**Tarefas e exercícios:**
**a)** Reescreva em forma de lista, de modo mais conciso, o parágrafo do texto sobre metas de inflação que começa com "Caso os agentes desconfiem", preservando seus fatos principais.
**b)** Escreva a continuação do texto sobre metas de inflação, começando imediatamente após sua última frase.

**Bloco de texto:**

• • •

Quando adotamos um sistema de meta de inflação, em que o BC tem liberdade para perseguir a meta sem interferência discricionário do governo central, tendemos a aumentar a credibilidade da autoridade monetária, de modo a ancorar mais facilmente as expectativas de inflação na inflação anunciada. Os resultados de uma inflação permanentemente ancorada são previstos pelas relações apresentadas acima: desemprego convergindo para sua taxa natural com preços estáveis.
Caso os agentes desconfiem da palavra do BC e elevem suas expectativas de inflação, a única forma de evitar que haja inflação de fato é criando uma recessão. Neste sentido, um Banco Central fraco, que não costuma cumprir sua palavra, tende a desancorar as expectativas, e isto gera inflação e/ou desemprego desnecessários ao longo do ciclo econômico.
Por que não uma meta de pleno emprego?
A maior parte dos choque de oferta são positivos: aumento na tecnologia, no estoque de capital, no nível de educação da mão-de-obra, etc. Este tipo de choque não envolve muita decisão sobre o que fazer. Basicamente eles permitem à autoridade monetária praticar uma política mais frouxa sem acelerar a inflação, o que é ótimo. Mas o que acontece na presença de um choque de oferta negativo, que faz a economia produzir menos com a mesma quantidade de fatores disponível? E quais seriam estes choques?

• • •

[Registros de dados salvos]
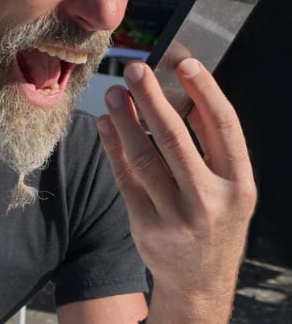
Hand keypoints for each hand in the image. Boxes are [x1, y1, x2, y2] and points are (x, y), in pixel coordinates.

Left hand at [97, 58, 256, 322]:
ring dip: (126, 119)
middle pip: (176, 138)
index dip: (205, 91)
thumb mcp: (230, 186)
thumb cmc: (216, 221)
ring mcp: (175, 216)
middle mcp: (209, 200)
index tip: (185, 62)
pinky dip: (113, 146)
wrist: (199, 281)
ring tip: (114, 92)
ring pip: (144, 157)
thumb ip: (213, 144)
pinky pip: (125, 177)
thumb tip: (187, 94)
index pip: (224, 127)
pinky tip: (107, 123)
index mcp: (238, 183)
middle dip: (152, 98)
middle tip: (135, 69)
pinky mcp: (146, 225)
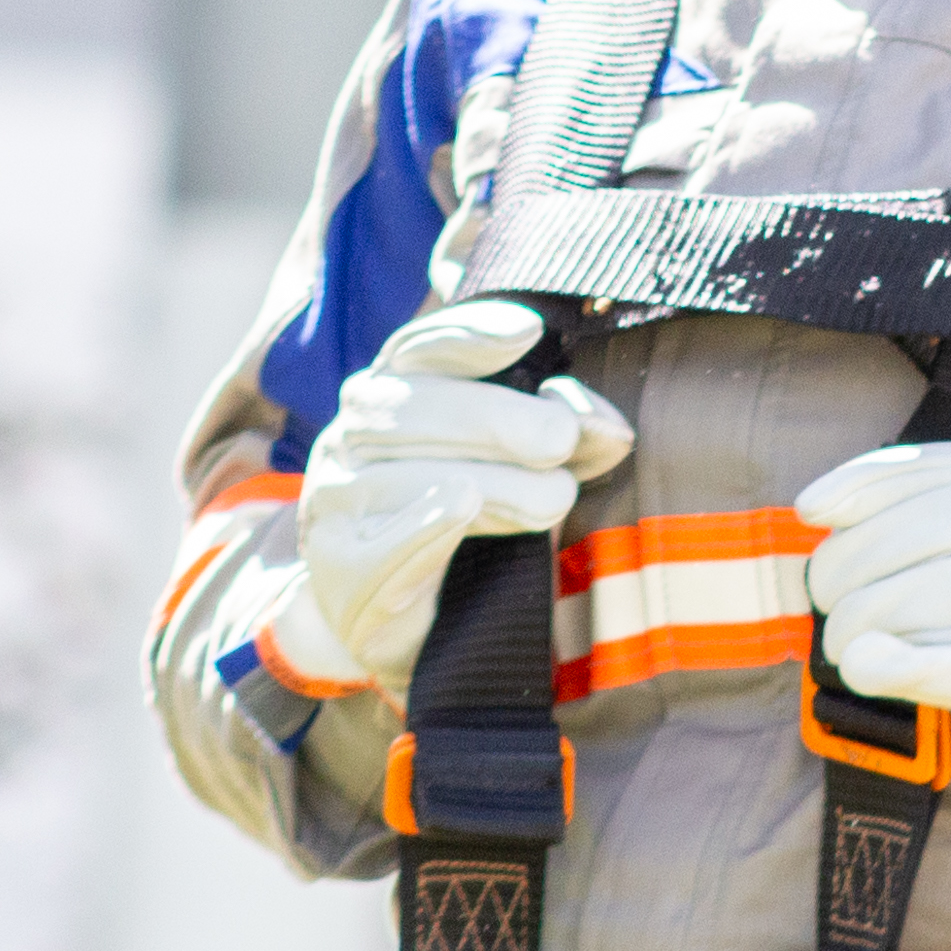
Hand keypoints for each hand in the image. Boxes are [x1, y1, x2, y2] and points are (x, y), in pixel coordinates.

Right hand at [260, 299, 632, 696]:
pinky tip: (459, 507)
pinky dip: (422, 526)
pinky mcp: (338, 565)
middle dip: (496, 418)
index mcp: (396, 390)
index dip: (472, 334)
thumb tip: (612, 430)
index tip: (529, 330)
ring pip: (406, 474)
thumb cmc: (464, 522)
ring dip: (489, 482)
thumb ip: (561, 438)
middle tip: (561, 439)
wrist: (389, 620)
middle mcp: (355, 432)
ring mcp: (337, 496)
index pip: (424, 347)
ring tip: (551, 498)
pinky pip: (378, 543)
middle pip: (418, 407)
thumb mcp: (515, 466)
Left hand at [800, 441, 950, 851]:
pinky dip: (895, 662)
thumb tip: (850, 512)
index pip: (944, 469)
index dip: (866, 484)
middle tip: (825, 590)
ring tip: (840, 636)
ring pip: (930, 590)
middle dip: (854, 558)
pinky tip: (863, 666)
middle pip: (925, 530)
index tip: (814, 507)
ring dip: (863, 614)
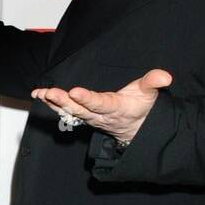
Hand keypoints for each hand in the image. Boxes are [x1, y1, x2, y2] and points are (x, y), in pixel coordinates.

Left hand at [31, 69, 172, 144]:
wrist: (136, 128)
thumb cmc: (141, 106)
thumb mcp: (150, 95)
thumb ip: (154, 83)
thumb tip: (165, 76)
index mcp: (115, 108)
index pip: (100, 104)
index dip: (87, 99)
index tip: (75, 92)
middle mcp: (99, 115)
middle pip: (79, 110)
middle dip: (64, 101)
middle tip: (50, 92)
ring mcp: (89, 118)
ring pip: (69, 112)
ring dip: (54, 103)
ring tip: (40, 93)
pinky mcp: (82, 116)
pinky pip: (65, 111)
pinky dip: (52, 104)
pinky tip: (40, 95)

• • •

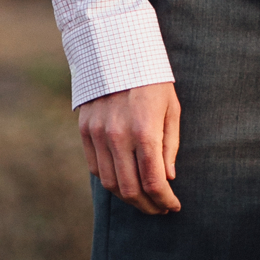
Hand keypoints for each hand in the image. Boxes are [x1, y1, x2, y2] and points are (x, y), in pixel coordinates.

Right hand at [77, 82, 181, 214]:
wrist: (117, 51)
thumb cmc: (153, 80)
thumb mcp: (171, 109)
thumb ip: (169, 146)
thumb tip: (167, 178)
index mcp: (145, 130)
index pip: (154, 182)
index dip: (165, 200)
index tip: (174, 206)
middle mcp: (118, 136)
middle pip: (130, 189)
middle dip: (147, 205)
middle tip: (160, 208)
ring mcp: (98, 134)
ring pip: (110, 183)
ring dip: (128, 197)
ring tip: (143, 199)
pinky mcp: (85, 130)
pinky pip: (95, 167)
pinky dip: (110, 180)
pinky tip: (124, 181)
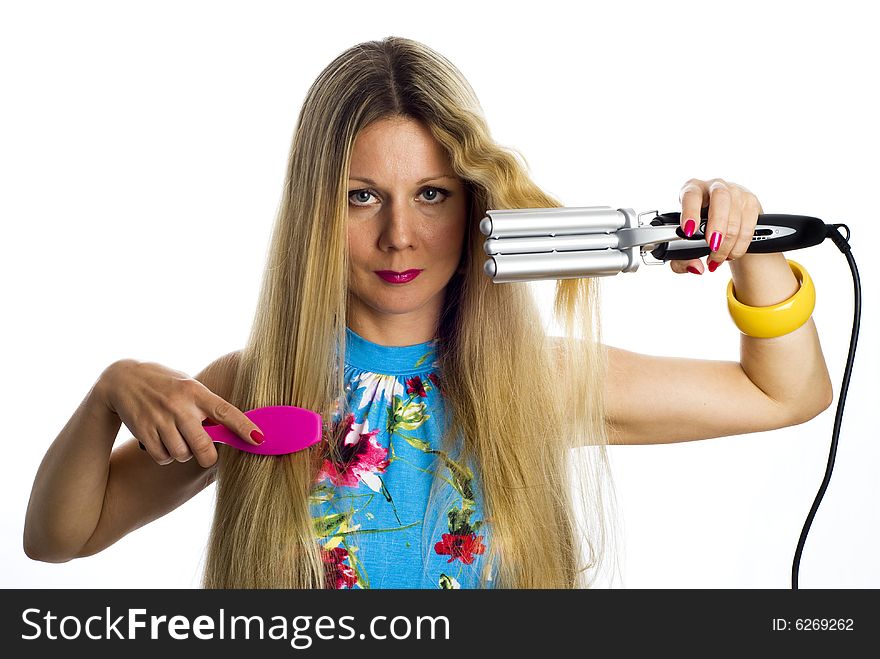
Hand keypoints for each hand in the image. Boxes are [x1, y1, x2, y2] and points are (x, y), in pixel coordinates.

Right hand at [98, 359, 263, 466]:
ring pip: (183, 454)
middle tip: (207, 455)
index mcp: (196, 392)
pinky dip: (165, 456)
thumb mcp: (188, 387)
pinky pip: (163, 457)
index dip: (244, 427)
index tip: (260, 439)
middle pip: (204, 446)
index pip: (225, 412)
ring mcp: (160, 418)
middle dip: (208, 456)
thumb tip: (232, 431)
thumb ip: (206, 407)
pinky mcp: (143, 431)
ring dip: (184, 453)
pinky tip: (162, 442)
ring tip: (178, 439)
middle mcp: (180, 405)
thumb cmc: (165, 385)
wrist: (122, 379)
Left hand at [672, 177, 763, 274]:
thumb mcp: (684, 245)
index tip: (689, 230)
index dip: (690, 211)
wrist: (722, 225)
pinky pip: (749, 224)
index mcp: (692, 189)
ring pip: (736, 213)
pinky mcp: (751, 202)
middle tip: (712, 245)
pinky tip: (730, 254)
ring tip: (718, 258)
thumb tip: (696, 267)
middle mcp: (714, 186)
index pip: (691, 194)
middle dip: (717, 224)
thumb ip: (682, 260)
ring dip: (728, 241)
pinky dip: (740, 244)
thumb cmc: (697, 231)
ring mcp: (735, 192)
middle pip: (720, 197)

• • •

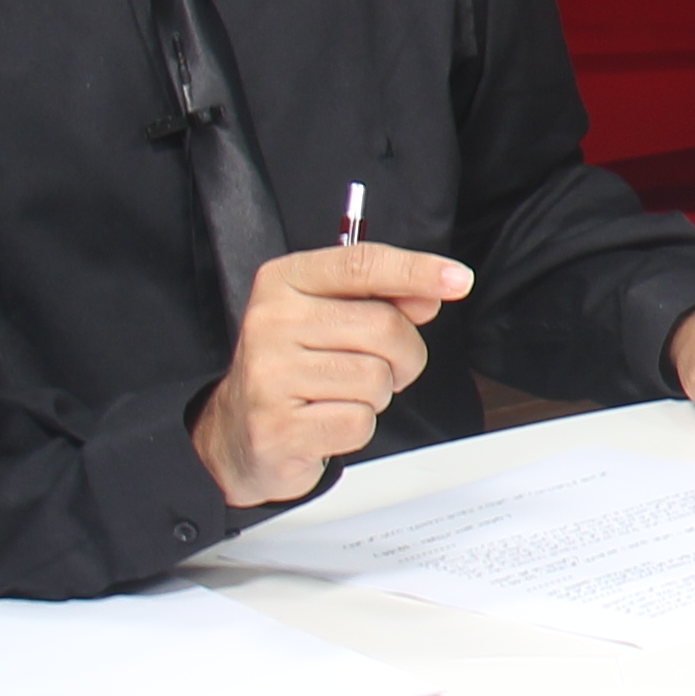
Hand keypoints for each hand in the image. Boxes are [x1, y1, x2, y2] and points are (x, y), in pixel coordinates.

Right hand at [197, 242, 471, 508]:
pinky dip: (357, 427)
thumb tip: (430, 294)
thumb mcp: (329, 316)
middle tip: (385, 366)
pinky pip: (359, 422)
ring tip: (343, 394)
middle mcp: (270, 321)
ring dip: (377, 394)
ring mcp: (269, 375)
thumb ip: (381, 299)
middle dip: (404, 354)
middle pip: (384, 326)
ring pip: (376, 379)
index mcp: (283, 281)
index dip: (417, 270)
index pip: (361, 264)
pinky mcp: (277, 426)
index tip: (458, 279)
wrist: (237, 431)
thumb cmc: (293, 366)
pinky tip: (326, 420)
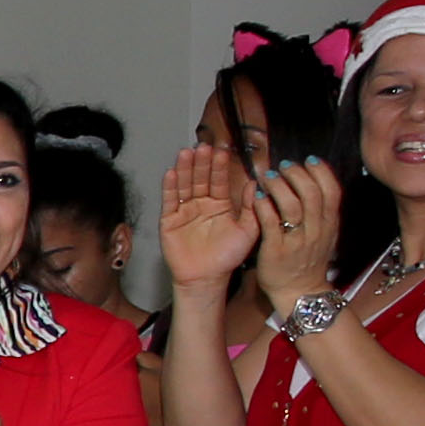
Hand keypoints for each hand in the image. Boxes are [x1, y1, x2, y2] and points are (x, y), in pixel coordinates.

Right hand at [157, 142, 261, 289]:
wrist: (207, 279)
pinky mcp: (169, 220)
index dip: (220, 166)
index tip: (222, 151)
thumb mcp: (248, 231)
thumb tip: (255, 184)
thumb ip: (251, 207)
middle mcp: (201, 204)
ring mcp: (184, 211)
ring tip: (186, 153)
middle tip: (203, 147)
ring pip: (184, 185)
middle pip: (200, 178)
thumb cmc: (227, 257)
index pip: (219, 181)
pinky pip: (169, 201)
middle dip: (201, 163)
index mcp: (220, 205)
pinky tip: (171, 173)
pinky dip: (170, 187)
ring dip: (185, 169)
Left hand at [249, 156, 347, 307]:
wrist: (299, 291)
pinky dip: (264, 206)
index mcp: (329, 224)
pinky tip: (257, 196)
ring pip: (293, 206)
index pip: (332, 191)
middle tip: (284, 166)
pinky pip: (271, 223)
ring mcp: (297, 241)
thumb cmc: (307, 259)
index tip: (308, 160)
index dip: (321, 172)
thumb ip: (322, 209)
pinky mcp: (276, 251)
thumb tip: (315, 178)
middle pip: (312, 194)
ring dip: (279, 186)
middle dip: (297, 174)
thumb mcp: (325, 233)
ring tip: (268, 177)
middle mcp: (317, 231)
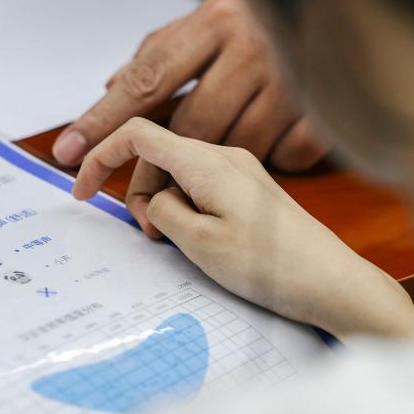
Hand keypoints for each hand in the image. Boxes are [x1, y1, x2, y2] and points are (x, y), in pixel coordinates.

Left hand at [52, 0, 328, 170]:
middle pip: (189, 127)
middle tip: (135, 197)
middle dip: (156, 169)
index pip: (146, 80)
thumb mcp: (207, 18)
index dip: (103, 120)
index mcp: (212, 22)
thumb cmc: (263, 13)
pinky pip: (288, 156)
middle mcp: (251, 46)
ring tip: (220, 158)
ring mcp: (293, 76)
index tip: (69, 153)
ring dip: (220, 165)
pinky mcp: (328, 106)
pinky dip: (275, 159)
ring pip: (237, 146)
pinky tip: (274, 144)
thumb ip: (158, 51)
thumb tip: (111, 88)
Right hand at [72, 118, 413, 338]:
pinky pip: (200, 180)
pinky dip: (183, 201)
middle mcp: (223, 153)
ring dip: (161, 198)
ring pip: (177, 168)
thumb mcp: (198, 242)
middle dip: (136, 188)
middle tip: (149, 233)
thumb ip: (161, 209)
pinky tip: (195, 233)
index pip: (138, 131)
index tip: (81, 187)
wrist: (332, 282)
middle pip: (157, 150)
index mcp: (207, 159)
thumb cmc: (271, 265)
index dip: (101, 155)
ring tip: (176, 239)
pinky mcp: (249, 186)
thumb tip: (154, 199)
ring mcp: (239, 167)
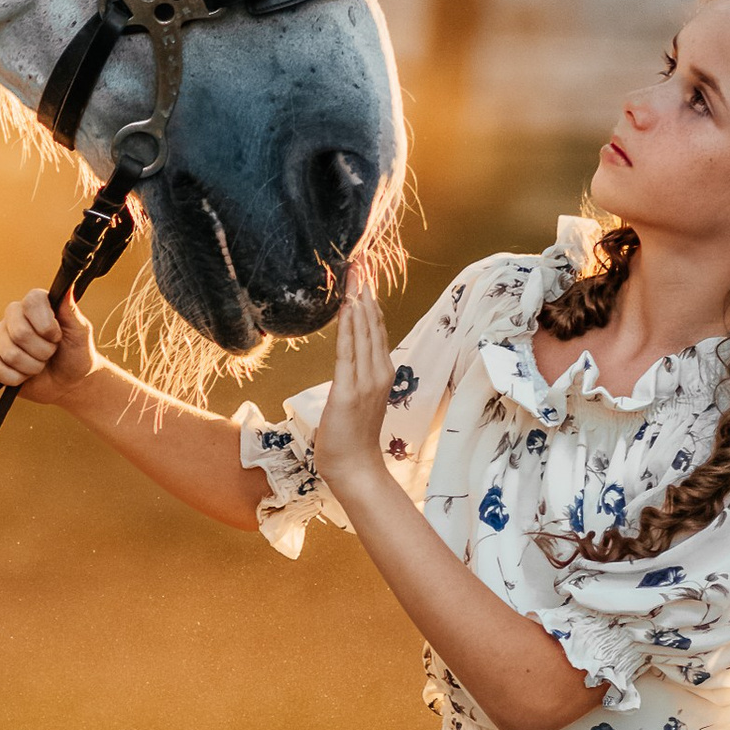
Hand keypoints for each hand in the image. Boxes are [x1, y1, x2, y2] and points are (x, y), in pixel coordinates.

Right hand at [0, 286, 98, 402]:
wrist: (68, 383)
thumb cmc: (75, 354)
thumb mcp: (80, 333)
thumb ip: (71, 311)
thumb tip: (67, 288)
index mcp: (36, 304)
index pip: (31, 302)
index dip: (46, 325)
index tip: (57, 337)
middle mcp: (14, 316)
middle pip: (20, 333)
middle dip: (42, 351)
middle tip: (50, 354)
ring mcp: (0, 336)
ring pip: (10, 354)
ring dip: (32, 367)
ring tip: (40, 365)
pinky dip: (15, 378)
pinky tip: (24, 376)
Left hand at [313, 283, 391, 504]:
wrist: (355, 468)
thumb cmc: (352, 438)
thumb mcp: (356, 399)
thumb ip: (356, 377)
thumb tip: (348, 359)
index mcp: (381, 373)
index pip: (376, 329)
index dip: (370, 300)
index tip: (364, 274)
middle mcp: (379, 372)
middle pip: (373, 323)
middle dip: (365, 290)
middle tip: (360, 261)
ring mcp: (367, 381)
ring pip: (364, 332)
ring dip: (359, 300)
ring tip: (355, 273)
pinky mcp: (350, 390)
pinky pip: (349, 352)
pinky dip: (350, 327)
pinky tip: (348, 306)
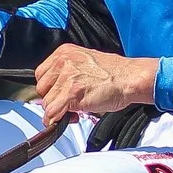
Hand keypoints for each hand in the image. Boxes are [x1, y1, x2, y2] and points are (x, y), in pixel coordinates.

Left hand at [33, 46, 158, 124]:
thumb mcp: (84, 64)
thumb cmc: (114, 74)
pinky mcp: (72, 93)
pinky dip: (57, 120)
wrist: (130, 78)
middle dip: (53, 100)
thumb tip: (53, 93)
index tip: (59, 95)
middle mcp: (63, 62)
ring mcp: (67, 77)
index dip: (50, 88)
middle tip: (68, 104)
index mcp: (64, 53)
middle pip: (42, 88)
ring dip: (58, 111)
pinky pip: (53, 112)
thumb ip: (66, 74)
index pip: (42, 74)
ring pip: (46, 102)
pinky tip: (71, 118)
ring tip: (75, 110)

• • •

**Respostas escritas:**
**a)**
- Se os agentes desconfiarem da palavra do BC e elevarem suas expectativas de inflação, somente uma recessão evita que a inflação de fato ocorra.
- Um Banco Central fraco, que não costuma cumprir sua palavra, tende a desancorar as expectativas.
- Essa desancoragem gera inflação e/ou desemprego desnecessários ao longo do ciclo econômico.

**b)**
Bem, segundo a equação 8, um choque de oferta negativo precisa necessariamente criar uma inflação superior à expectativa, acelerando a expectativa de inflação segundo a equação 9, ou diminuir h; consequentemente, aumentando o desemprego. Exemplos de choque de oferta negativo são: 1) Desvalorização real da taxa de câmbio; 2) Aumento no preço internacional de um produto importado em grande quantidade; 3) Desmantelamento de investimentos equivocados.
Basicamente, um choque de oferta negativo força o Banco Central a escolher no curto prazo entre mais inflação ou mais desemprego. O maior exemplo deste tipo de evento foi o choque do petróleo, que elevou simultaneamente a inflação e a taxa de desemprego na grande maioria dos países importadores de petróleo na década de 70.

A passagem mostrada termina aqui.